WHAT THE TASK ASKS:
Extend the passage on varenicline and other stop-smoking medications, beginning right after its final sentence.

PAGE EXCERPT:
A recently published study found no association between varenicline use and an increased risk of depression, self-harm, and suicidal thoughts . In 2008, the United States Food and Drug Administration issued a public health advisory and subsequently updated varenicline product labeling after reports surfaced of individuals experiencing neuropsychiatric symptoms including behavioral changes, depressed mood, and suicidal behavior. Similar warnings were released by the European Medicines Agency in December 2007 . It is unclear what impact the resulting media attention has had on varenicline use rates in the US or in other countries. However, despite these warnings and the media attention given to reports of serious adverse events, use of varenicline increased rapidly in the 2–3 years after its introduction.
For the most part, all the differences in medication use were largely attributable to differences in varenicline use. This suggests that use of varenicline might be subject to different factors than other medications. The finding that better educated smokers were more likely to use varenicline might be because they were more likely to ask for it as they are aware of its existence and its effectiveness. From a public health perspective, messages regarding increased success rates among medication users and the relative safety of stop smoking medications should be disseminated widely so as to reach all smokers equally.
One limitation of this study is the relatively small sample size of the number of users of any given medication, which limited statistical power for some analyses, and means our statements of no effect, should be read as no large effects. We do not attempt to explore possible differences in rates of cessation by medication use because of the complexities of controlling for selection effects would have overly complicated this manuscript. Cessation rates for different SSM users will be reported as future waves of ITC data are collected.

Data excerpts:
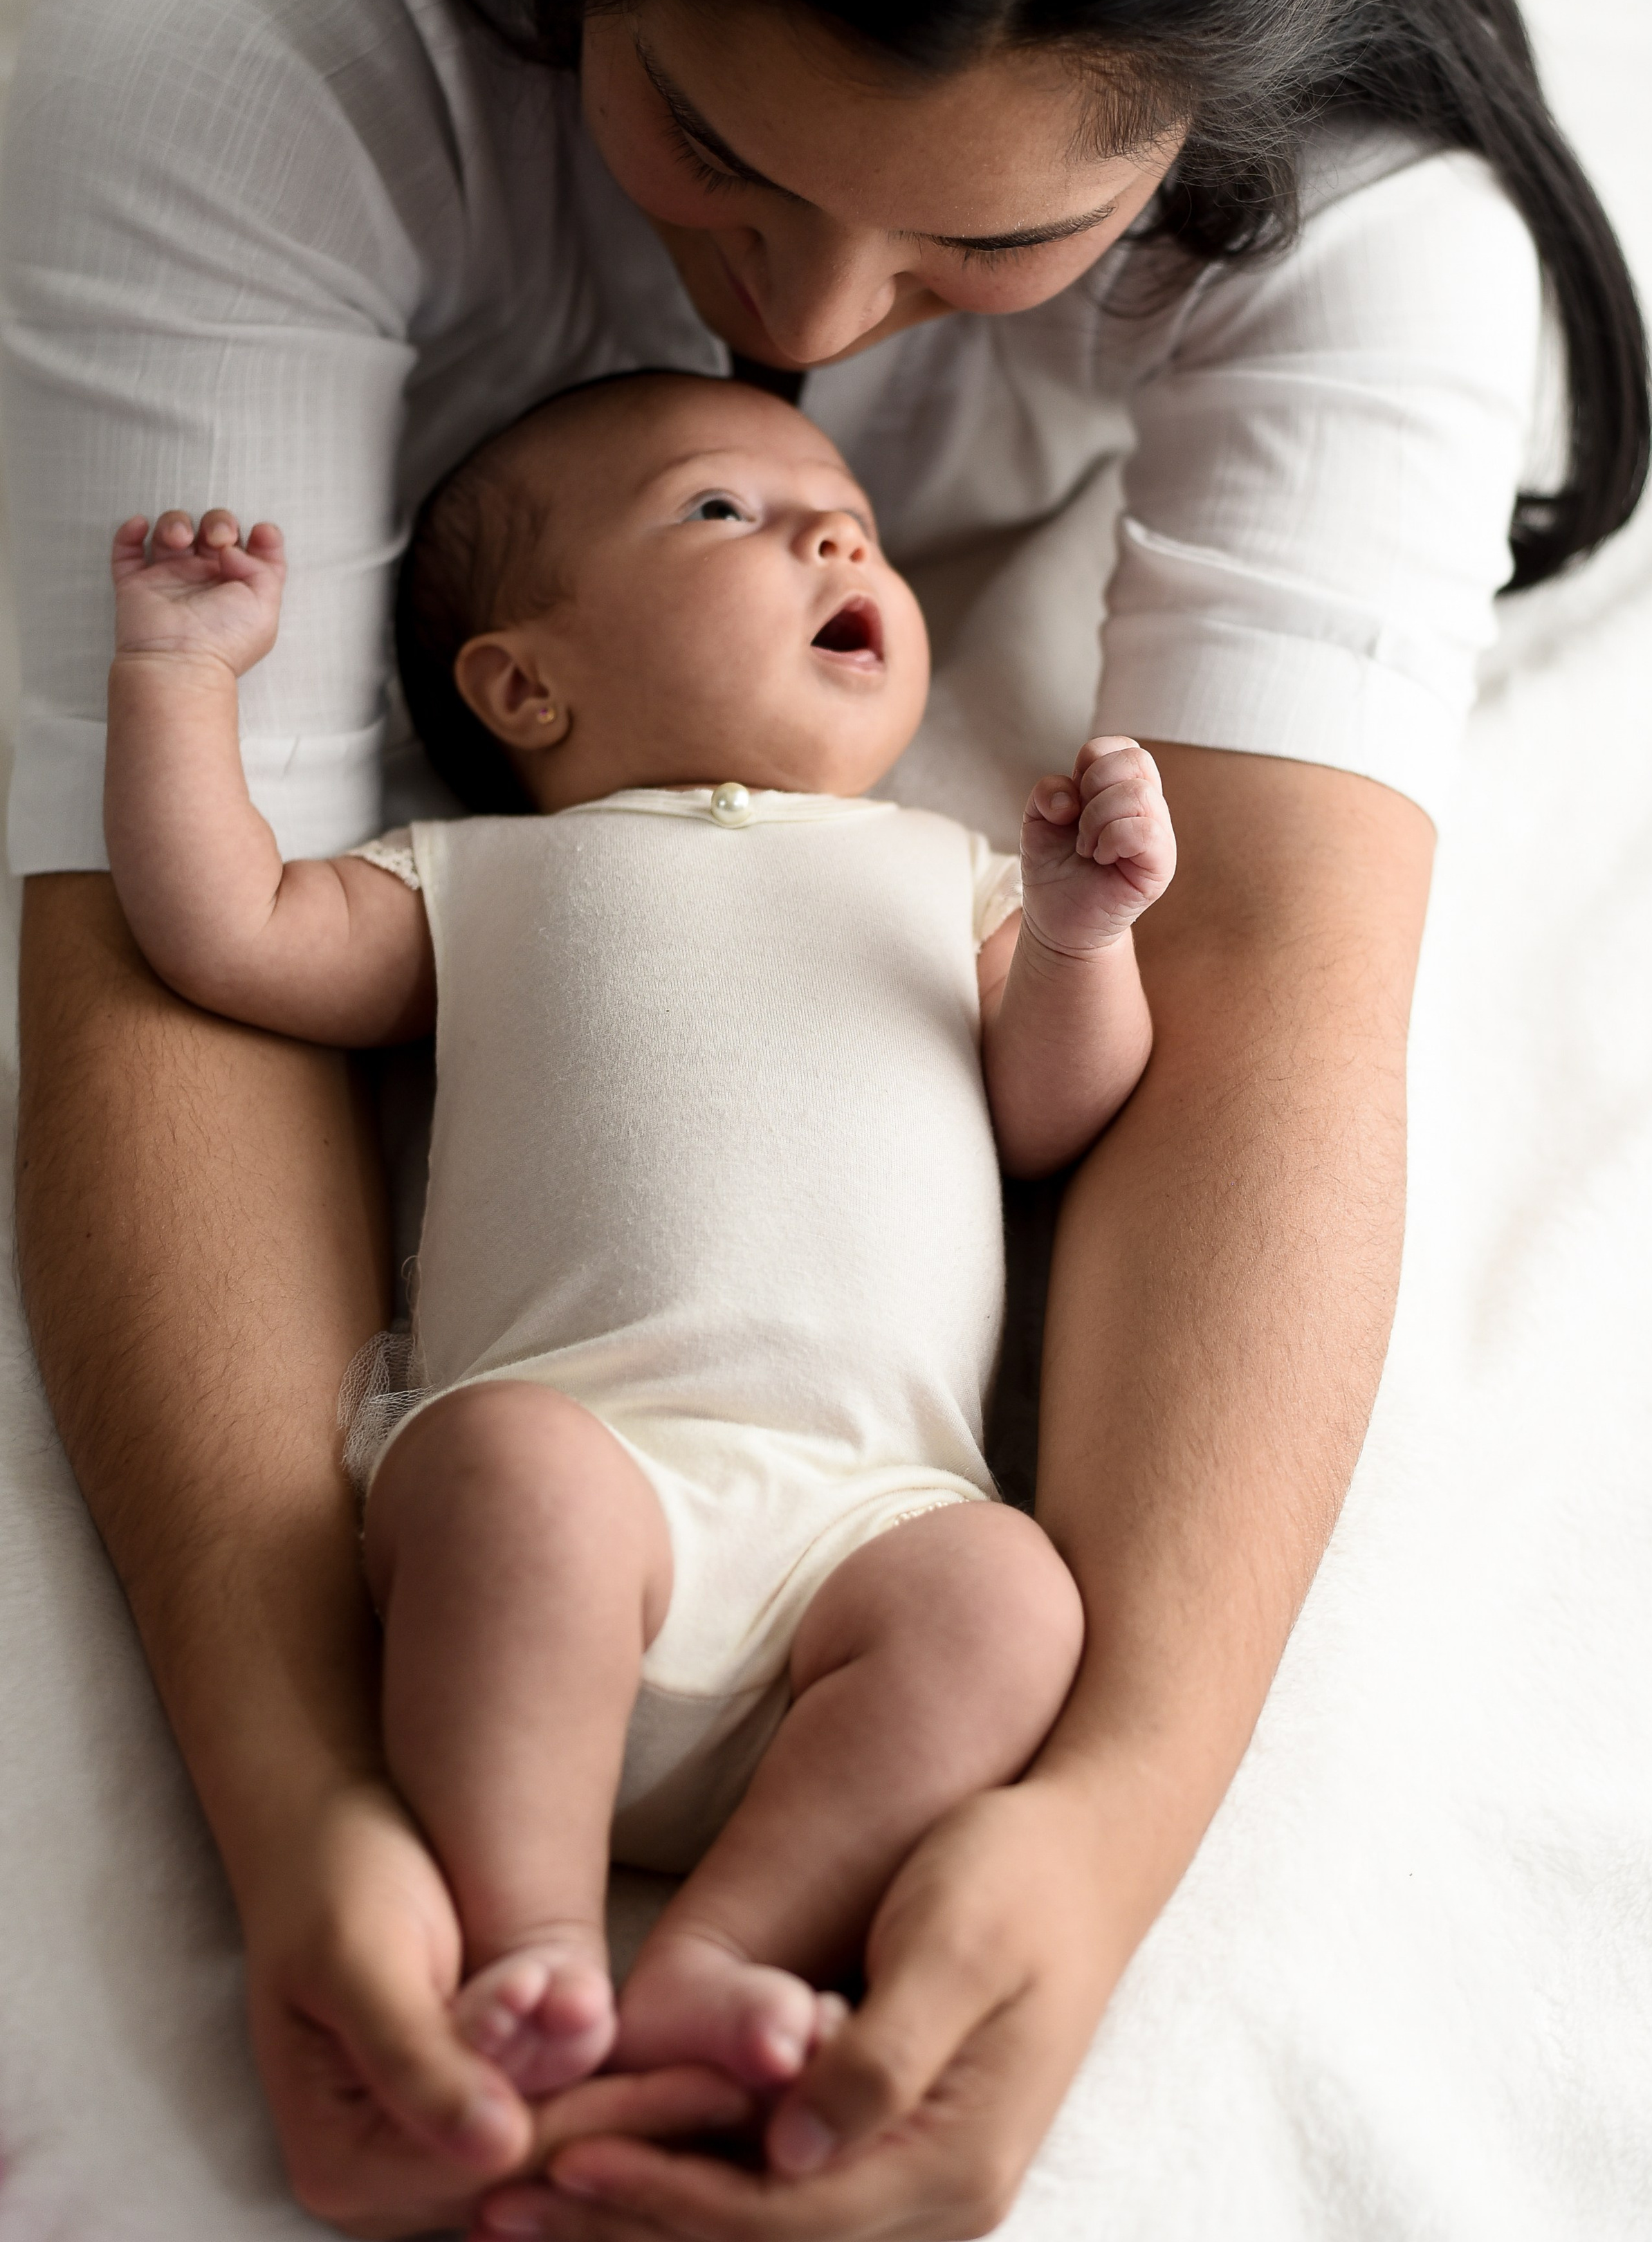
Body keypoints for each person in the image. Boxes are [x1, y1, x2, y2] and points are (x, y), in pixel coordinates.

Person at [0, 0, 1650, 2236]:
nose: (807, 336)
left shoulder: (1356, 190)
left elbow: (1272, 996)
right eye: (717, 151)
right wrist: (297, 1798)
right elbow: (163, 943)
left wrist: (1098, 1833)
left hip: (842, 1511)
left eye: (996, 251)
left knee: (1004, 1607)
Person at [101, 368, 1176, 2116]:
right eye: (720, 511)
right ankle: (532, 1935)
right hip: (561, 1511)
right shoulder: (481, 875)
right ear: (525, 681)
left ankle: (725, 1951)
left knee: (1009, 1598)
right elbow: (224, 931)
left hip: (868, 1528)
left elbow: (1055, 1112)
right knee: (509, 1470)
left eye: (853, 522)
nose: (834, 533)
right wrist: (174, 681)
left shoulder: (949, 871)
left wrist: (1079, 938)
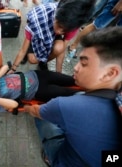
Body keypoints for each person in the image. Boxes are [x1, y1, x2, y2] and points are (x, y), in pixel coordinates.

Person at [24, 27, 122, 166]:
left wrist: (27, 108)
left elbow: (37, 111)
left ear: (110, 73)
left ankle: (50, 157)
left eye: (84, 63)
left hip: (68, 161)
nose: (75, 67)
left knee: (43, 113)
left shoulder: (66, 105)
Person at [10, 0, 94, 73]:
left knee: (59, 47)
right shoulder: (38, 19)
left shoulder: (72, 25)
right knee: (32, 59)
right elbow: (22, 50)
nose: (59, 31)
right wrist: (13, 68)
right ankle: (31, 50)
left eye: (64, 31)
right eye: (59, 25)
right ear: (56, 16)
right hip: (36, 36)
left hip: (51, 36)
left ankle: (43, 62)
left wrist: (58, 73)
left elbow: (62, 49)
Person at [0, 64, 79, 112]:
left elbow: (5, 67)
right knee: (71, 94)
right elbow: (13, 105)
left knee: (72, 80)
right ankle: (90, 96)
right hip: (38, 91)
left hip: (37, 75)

--

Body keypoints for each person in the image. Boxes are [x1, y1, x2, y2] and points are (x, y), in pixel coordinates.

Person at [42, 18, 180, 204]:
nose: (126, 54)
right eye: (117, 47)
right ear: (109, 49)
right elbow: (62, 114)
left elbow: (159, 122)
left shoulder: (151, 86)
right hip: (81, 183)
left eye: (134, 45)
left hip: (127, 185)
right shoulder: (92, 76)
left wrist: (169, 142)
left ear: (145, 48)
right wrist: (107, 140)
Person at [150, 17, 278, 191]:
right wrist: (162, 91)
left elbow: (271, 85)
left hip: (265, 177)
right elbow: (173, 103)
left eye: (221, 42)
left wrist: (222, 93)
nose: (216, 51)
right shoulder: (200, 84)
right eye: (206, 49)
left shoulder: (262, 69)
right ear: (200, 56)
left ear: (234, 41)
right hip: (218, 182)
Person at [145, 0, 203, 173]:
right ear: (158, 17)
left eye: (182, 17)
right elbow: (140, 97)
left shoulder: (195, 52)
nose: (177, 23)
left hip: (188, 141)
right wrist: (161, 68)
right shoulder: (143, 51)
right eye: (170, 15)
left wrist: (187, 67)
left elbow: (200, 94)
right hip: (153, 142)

...

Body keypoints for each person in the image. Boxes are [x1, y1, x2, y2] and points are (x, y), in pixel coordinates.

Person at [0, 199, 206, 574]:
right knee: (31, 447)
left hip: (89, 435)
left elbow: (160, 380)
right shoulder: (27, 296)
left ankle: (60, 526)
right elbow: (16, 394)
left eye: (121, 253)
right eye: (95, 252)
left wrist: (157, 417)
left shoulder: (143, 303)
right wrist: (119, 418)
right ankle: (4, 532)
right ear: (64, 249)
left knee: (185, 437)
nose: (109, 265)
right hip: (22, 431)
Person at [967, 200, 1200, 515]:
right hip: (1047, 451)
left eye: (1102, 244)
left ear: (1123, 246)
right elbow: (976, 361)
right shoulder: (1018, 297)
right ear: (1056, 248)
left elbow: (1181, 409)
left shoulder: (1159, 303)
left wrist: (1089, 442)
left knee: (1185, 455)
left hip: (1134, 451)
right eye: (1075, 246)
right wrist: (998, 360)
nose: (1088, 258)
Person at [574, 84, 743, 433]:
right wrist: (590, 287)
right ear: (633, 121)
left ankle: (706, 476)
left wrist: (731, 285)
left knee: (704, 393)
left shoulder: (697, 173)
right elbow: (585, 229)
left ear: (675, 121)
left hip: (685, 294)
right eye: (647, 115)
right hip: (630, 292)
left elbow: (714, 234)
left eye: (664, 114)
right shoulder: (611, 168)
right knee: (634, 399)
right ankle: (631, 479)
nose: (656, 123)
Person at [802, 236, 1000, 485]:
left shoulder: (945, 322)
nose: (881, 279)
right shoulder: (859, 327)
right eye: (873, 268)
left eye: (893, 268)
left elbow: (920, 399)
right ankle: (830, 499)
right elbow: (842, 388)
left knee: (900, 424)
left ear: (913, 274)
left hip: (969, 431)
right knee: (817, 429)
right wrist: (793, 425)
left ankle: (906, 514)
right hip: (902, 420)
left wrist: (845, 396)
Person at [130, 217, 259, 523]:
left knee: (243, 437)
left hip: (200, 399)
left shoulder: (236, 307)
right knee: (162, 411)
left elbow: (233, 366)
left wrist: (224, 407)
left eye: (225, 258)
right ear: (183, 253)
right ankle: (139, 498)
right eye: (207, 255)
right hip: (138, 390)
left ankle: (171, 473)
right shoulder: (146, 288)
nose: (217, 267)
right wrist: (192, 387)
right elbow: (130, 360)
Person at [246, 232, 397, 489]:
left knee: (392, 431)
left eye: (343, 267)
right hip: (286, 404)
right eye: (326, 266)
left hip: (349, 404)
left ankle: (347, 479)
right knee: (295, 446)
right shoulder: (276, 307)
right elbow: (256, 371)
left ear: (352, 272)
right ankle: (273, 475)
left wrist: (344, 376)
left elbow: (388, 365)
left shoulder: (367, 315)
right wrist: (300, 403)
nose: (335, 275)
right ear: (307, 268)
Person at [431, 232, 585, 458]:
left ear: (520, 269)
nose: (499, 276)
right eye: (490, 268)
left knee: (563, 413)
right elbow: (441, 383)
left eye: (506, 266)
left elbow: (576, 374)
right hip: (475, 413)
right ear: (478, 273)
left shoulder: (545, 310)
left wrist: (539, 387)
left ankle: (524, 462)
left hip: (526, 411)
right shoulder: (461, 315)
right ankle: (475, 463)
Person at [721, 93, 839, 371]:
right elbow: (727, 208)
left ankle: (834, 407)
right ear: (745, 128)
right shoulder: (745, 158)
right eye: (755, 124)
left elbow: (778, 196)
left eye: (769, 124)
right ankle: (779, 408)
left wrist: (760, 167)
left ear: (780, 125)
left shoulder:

ANSWER TO THE PROBLEM:
Based on the currently available data, we find that varenicline use increased quickly in the US, Canada, and Australia with slower increases in the UK. Trends in the use of NRT and bupropion were relatively stable in all four countries during the period of time between 2006 and 2008. This suggests that the bulk of varenicline use comes from those who would not otherwise be using medications. We do not know whether this is because this group have used other medications previously and failed with them or they are a new group who had been reluctant to use what had been available. It is important to continue to monitor trends in the use of stop smoking medications, including varenicline.
Major funders of multiple surveys were: National Cancer Institute, US P50 CA111326)(P01 CA138389)(RO1 CA 100362) (R01 CA125116); Canadian Institutes of Health Research (57897 and 79551), National Health and Medical Research Council of Australia (265903 and 450110), Cancer Research UK (C312/A3726), Robert Wood Johnson Foundation (045734), and Canadian Tobacco Control Research Initiative (014578), with additional support from the Centre for Behavioural Research and Program Evaluation, National Cancer Institute of Canada/ Canadian Cancer Society. None of the sponsors played any direct role in the design and conduct of the study; the collection, management, analysis and interpretation of the data or the preparation, review, and approval of the manuscript.
The study protocol was approved by the institutional review boards or research ethics boards of the University of Waterloo (Canada), Roswell Park Cancer Institute (United States), University of Strathclyde (UK), University of Stirling (UK), The Open University (UK), and The Cancer Council Victoria (Australia).